-- TASK STATEMENT --
Return the data below unaltered, but strip out the pictures.

-- Opening Marker --

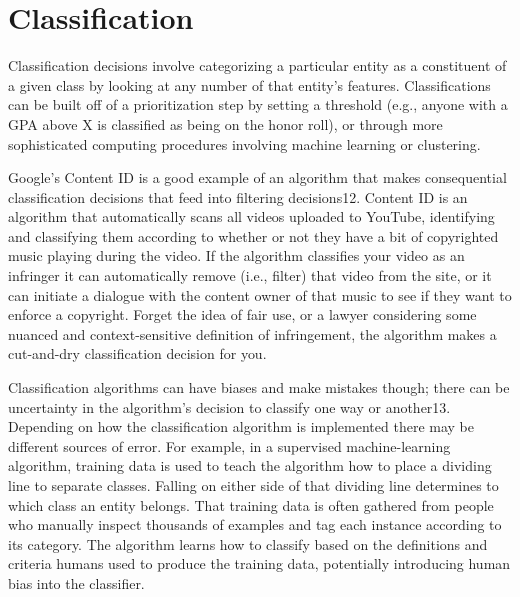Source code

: \section{Classification }
Classification decisions involve categorizing a particular entity as a constituent of a given class by looking at any number of that entity's features. Classifications can be built off of a prioritization step by setting a threshold (e.g., anyone with a GPA above X is classified as being on the honor roll), or through more sophisticated computing procedures involving machine learning or clustering. 

Google's Content ID is a good example of an algorithm that makes consequential classification decisions that feed into filtering decisions12. Content ID is an algorithm that automatically scans all videos uploaded to YouTube, identifying and classifying them according to whether or not they have a bit of copyrighted music playing during the video. If the algorithm classifies your video as an infringer it can automatically remove (i.e., filter) that video from the site, or it can initiate a dialogue with the content owner of that music to see if they want to enforce a copyright. Forget the idea of fair use, or a lawyer considering some nuanced and context-sensitive definition of infringement, the algorithm makes a cut-and-dry classification decision for you. 

Classification algorithms can have biases and make mistakes though; there can be uncertainty in the algorithm's decision to classify one way or another13. Depending on how the classification algorithm is implemented there may be different sources of error. For example, in a supervised machine-learning algorithm, training data is used to teach the algorithm how to place a dividing line to separate classes. Falling on either side of that dividing line determines to which class an entity belongs. That training data is often gathered from people who manually inspect thousands of examples and tag each instance according to its category. The algorithm learns how to classify based on the definitions and criteria humans used to produce the training data, potentially introducing human bias into the classifier.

-- Closing Marker --

-- SOLUTION FOR THIS PROBLEM --
Source code

: \section{Classification }
Classification decisions involve categorizing a particular entity as a constituent of a given class by looking at any number of that entity's features. Classifications can be built off of a prioritization step by setting a threshold (e.g., anyone with a GPA above X is classified as being on the honor roll), or through more sophisticated computing procedures involving machine learning or clustering. 

Google's Content ID is a good example of an algorithm that makes consequential classification decisions that feed into filtering decisions12. Content ID is an algorithm that automatically scans all videos uploaded to YouTube, identifying and classifying them according to whether or not they have a bit of copyrighted music playing during the video. If the algorithm classifies your video as an infringer it can automatically remove (i.e., filter) that video from the site, or it can initiate a dialogue with the content owner of that music to see if they want to enforce a copyright. Forget the idea of fair use, or a lawyer considering some nuanced and context-sensitive definition of infringement, the algorithm makes a cut-and-dry classification decision for you. 

Classification algorithms can have biases and make mistakes though; there can be uncertainty in the algorithm's decision to classify one way or another13. Depending on how the classification algorithm is implemented there may be different sources of error. For example, in a supervised machine-learning algorithm, training data is used to teach the algorithm how to place a dividing line to separate classes. Falling on either side of that dividing line determines to which class an entity belongs. That training data is often gathered from people who manually inspect thousands of examples and tag each instance according to its category. The algorithm learns how to classify based on the definitions and criteria humans used to produce the training data, potentially introducing human bias into the classifier.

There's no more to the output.